A Word from the Author
How did you find out about Bryn Mawr alumna Eva Palmer?
She was in my peripheral vision for a long time. She’d pop up in various cultural materials that showed up in Greek American families. I would see pictures of the Delphic Festivals: Angelos Sikelianos would be in the front and she was in the shadow. She was very eccentric in her self-created Greek dress, and a little self-effacing—giving the limelight to other people—but interesting in the persona she was creating.
In the 1990s, several books came out—her posthumously published Upward Panic, which clarified that she was at the center of the Delphic Festivals, and also a Greek translation of her love letters to Natalie Barney. And then came In Bryon's Shadow, about American and other travelers to Greece, which didn’t name her at all.
I thought that we needed to start thinking about gender and who we talk about when we talk about significant figures and their effect.
What’s your favorite part of her story?
A favorite discovery has to do with Bryn Mawr: M. Cary Thomas’s letter telling Eva to evacuate her premises, that she was suspended for a year. She did something strictly forbidden in her dormitory space, but there’s a mystery: the letter doesn’t tell exactly what the forbidden thing was.
Looking at the different versions of her book manuscript, I also discovered how self-effacing she was, not as a psychological stance but as a technique of living. She was producing a variety of masks—other personas she could be in this world she was so uncomfortable in.
How do you understand that discomfort?
In the early 20th century, it was typical of intellectuals, artists who were uncomfortable with industrialism and the monetization of society to look for another way of life, and her move to Greece was part of that search.
But Eva was a wealthy American from an old New England family and should have been the most comfortable person in the world. But her same-sex desire, her connection with Natalie Barney, the rejection by family members, and the energy that went into hiding pieces of herself—all formed a very big source of discomfort.
Then, there were the shocks life brings: her father's death when she was 14, her mother’s remarriage, a brother who died of alcoholism, another who was a brilliant pianist so terrified of performing that he never had a career.
But I think that experience of being a lesbian at the turn of century was a pretty important cause.

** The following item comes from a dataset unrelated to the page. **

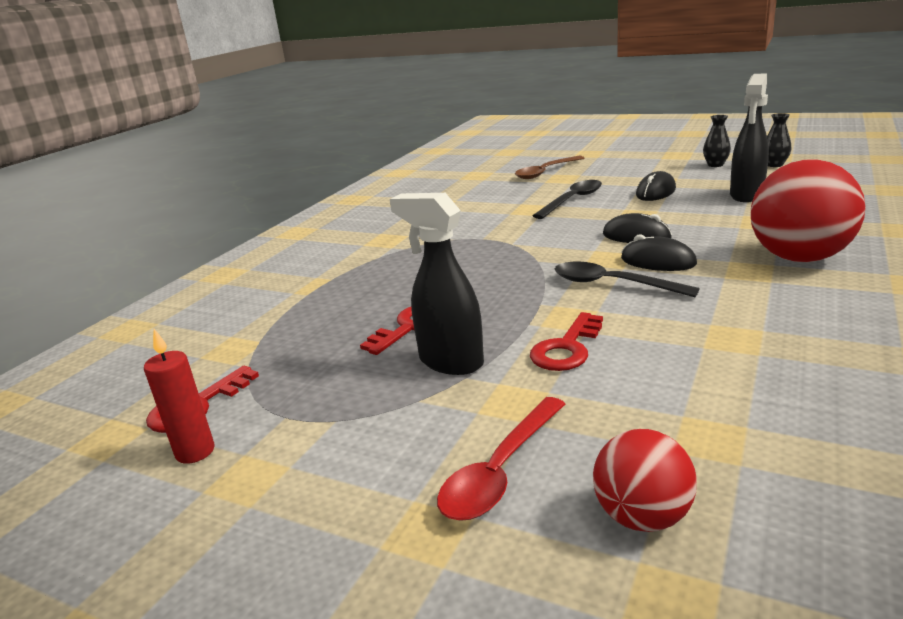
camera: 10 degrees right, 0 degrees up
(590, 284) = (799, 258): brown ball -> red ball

And she continues to define herself in a kind of quiet defiance. In the 1940s, she becomes very interested in politics. She’s back in the U.S., and she has no news from Angelos or from Natalie Barney, who’s now living in Italy. So she begins to read about politics, first the war and then the Cold War—Greece was the first theater—and then her opposition becomes political.

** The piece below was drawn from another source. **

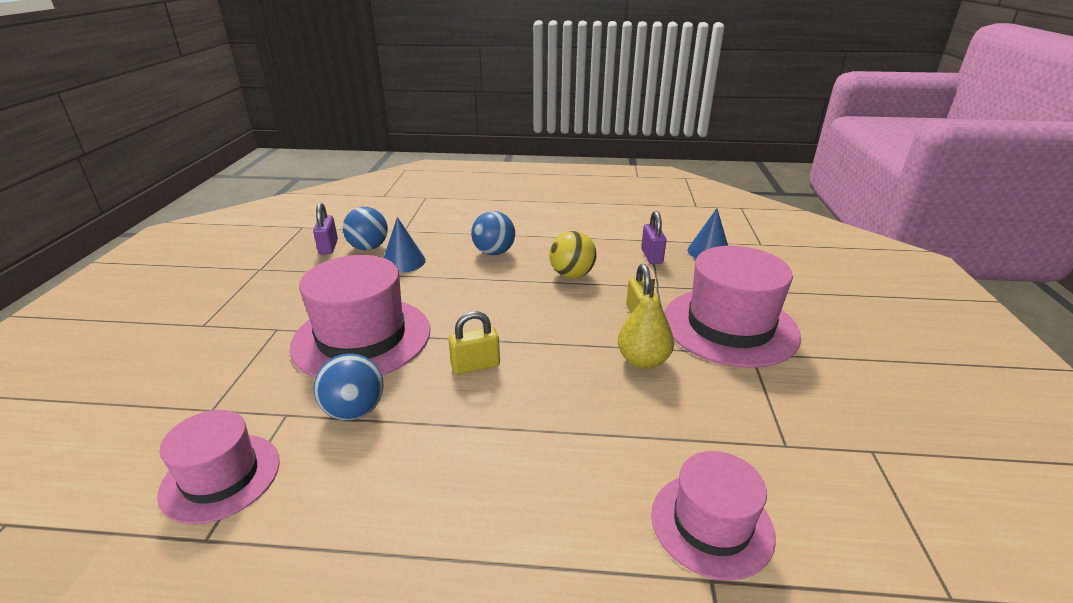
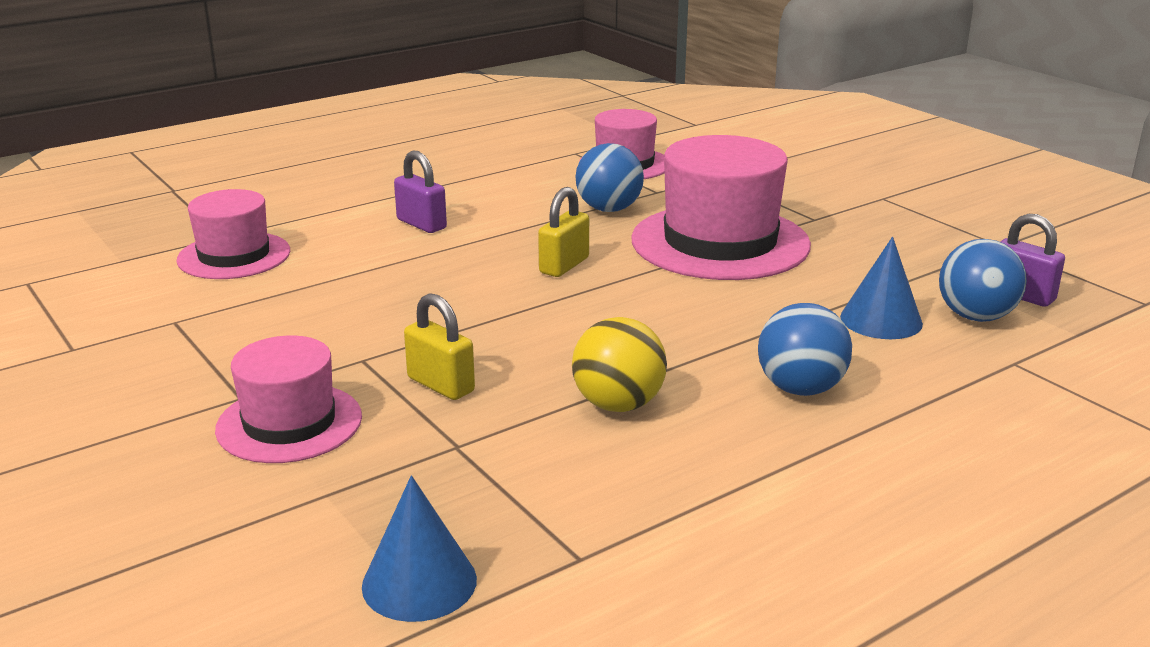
camera: 140 degrees right, 5 degrees down
(643, 361) = (384, 335): yellow pear -> none
(651, 256) = (529, 509): purple padlock -> purple padlock (421, 224)
(730, 326) = (289, 423): pink hat -> pink hat, size x0.60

Why do you think she is so little known today?
For one, she left behind her New York life and disappeared into Greece. And then, when she came back to the U.S., she was impoverished, and her name didn’t carry her anywhere. Plus, her work is of the kind we don’t necessarily pay attention to. She was a great weaver and won prizes for her weaving—but do we know the names of any great weavers? Maybe Anni Albers.
But the primary cause is patriarchy. We have to dig up women who were in the periphery to find out what they did. There are many, many unknown women. And she’s one of them.

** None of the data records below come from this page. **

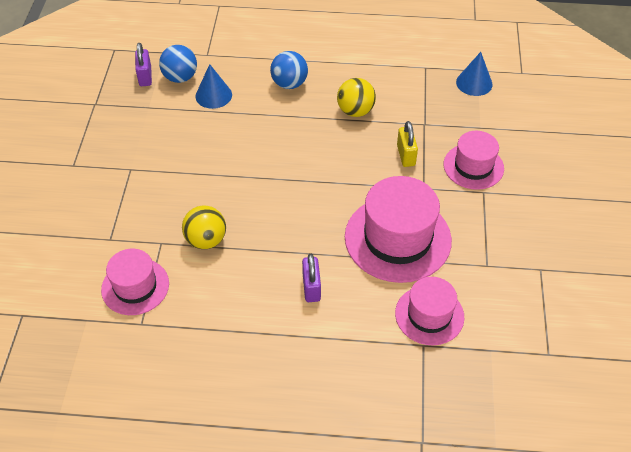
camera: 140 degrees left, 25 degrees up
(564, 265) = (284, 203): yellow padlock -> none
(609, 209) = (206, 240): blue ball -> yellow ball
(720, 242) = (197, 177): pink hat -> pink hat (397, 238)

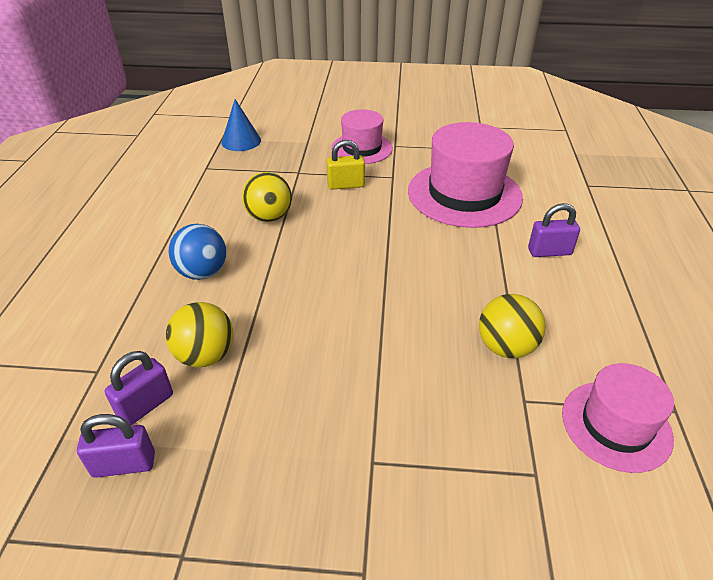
camera: 90 degrees left, 10 degrees down
(180, 77) = (146, 405): blue ball -> purple padlock
(213, 95) = (205, 356): blue cone -> yellow ball
(429, 315) = (552, 180): pink hat -> none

What would you ask her if you had the chance?
In writing the book, I was not really interested in her psyche. She spoke very little about her emotions, but you can see her being pushed by them. I think the trip to Greece was a primary moment, and I would ask some more about that moment when she decided to go. She gives various versions of the story of how Penelope—another mystery figure about whom we have little primary evidence—inspired her.
I don’t know that I would ever get at the real reason. But I’d like to hear that story again in whatever terms she would give it to me.
This interview has been edited for length and clarity.